Egypt is waiting for the Ethiopian government's reply to its request for technical and environmental studies on the Millennium Dam, Hussein Al-Atfy, minister of Water Resources and Irrigation for Egypt, told Al Masry Al Youm on Thursday, March 31.
"Egypt will examine the studies to determine the adverse repercussions on Egypt's Nile water quota," Al-Atfy said.
It would resort to requesting intervention from the international community if Ethiopia failed to reply, the minister said.
Yet, Ethiopia has discharged its duties towards all other riparian countries for the past 13 years, according to the Ethiopian Ministry of Foreign Affairs (MoFA).
"Any questions they have about the development of water have to come through the CFA," Dina Mufti, spokesperson for the MoFA, told Fortune. "This is the spirit and purpose of the CFA. We will not deal with them unless it is through the CFA."
The country's right to the water was also defended by Alemayehu.
"We have to develop our resources and country to the last centimetre," he said. "Partly as a ploy to divert attention from its internal problems, the Egyptian leadership creates confusion whenever the issue of water resources development is raised. We have found it difficult to source financing from multilateral financial institutions and donors because of the Egyptian leadership's continued campaigns to block any provision of loans and grants to Ethiopia intended for development projects centred on the Nile."
As a consequence, the Ethiopian government will bear the cost of the Nile hydroelectric project alone. The construction of the Tana, Beles, and partially that of the Gilgel Gibe II dam projects was financed by the country.
The estimated cost of the dam is about 80 billion Br, four billion Birr short of the Federal government's budget for this fiscal year.
Citizens can also help to finance the project by buying bonds from the Ethiopian Electric Power Corporation (EEPCo), Alemayehu pointed out.
The Millennium Dam is an important part of the government's plan to meet the 10,000MW power generation target set in its GTP.

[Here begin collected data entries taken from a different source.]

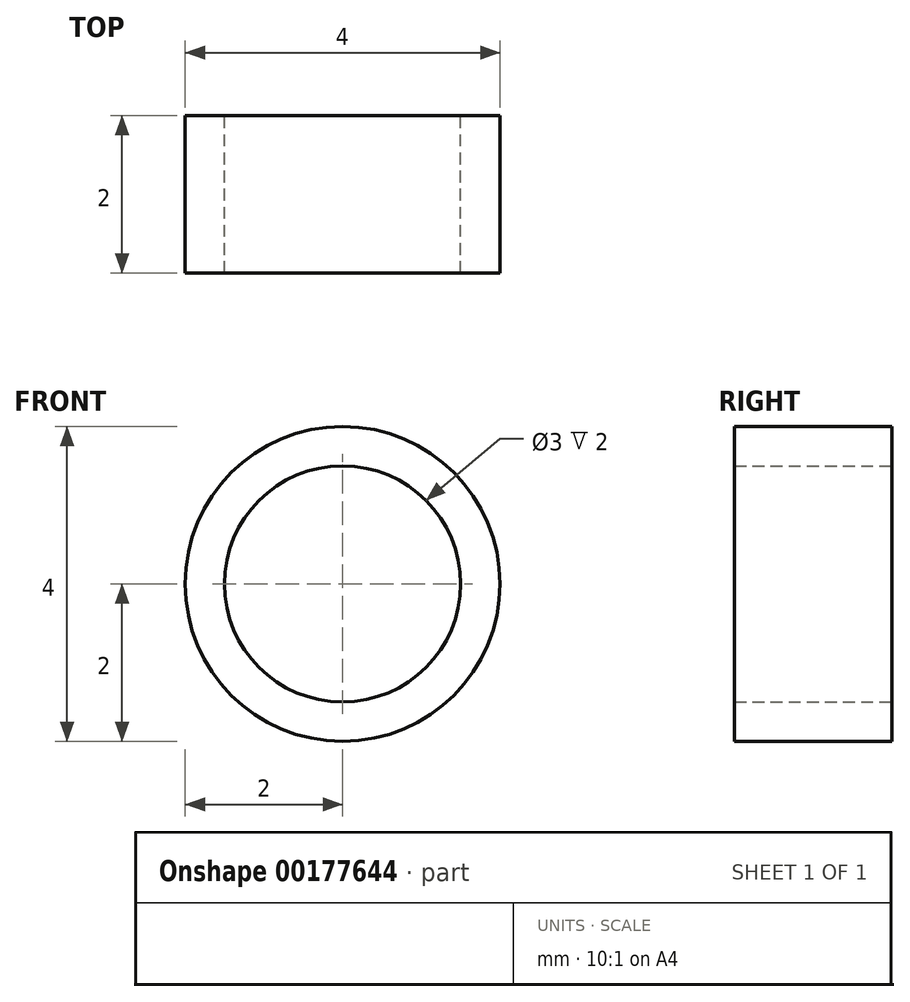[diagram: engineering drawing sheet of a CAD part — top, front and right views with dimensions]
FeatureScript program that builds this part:
annotation { "Feature Type Name" : "Feature", "Feature Type Description" : "" }
export const myFeature = defineFeature(function(context is Context, id is Id, definition is map)
    precondition{}
    {
        {
            var Q0;
            Q0=qCreatedBy(makeId("Front.planeOp"),FACE);
            var sketch = newSketch(context, id + "F0", { "sketchPlane" : qUnion([Q0])});
            skCircle(sketch, "E0", {"center": v(0, 0) * mm, "radius": 2 * mm});
            skCircle(sketch, "E1", {"center": v(0, 0) * mm, "radius": 1.5 * mm});
            skSolve(sketch);
        }
        {
            var Q0;
            Q0=qSketchRegion(id+"F0",true);
            extrude(context, id + "F1", {"entities" : qUnion([Q0]), "depth" : 2 * mm});
        }
    });
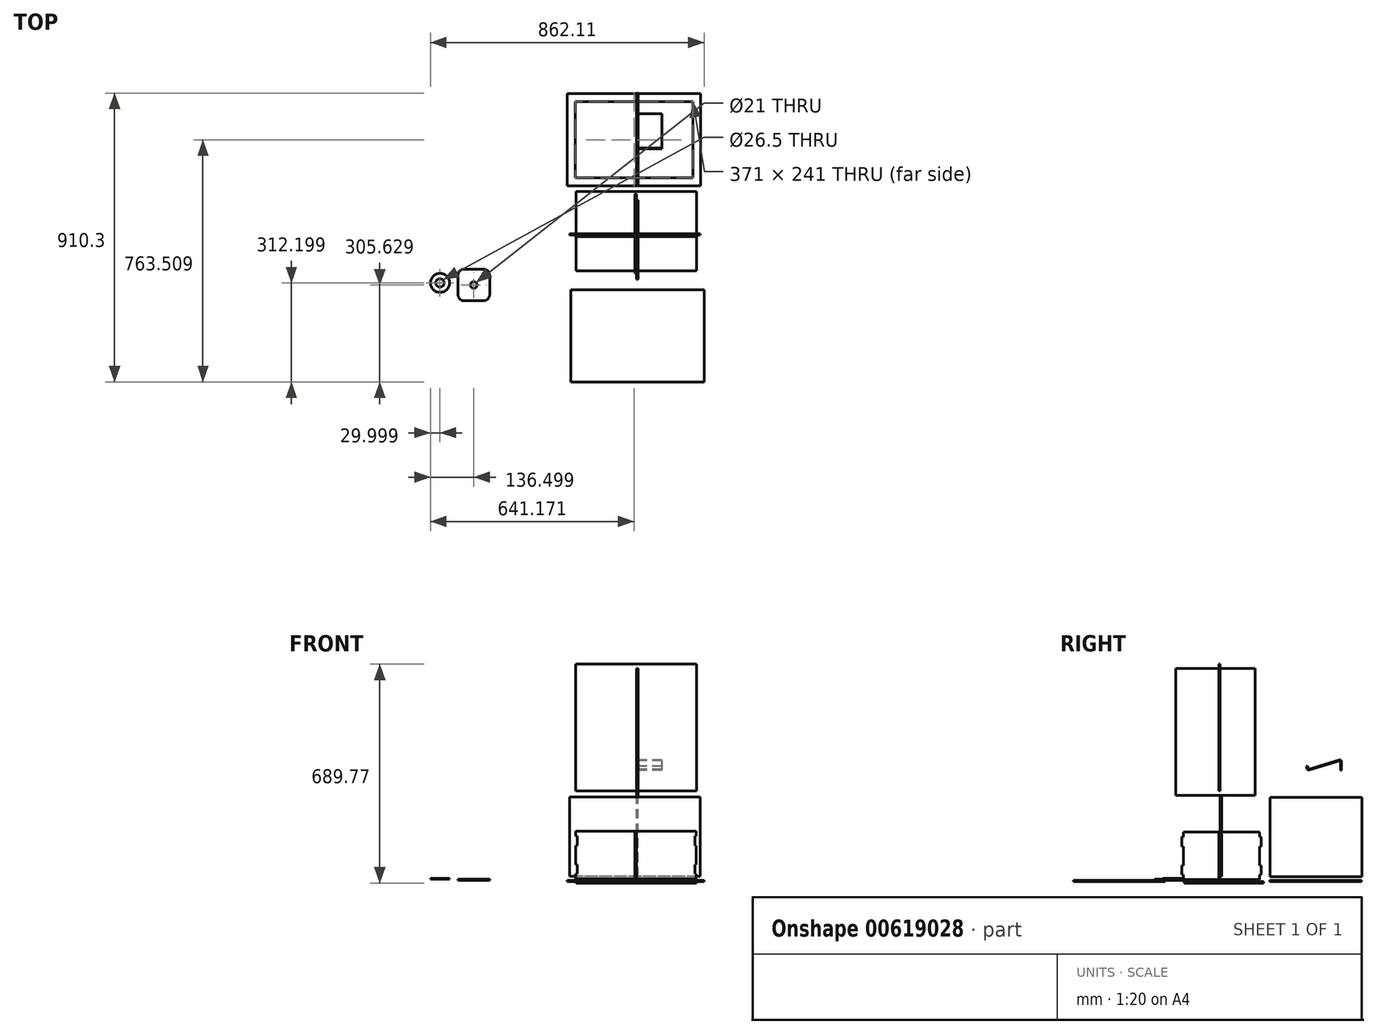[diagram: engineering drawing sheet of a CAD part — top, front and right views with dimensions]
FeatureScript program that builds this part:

The Millennium Dam will have 15 units, each generating 350MW, and will generate 5,250MW once becoming fully operational, according to Semignew Bekele, project head of the Millennium Dam.
"Within 44 months, two of the units would be online and will allow for the generation of 700MW of electricity," he told Fortune.
Ethiopia has the capacity to produce around 2,000MW from hydroelectricity, geothermal energy, and diesel. The Gilgel Gibe and Beles hydropower projects supply 47pc of the country's electricity.
"The stakes are extremely high as Ethiopia's biggest enemy is poverty," Beyene said. "One way of fighting poverty is to nurture our energy sector so that it can fuel development projects. If anyone tries to prevent us from achieving this task, we will not be forgiving."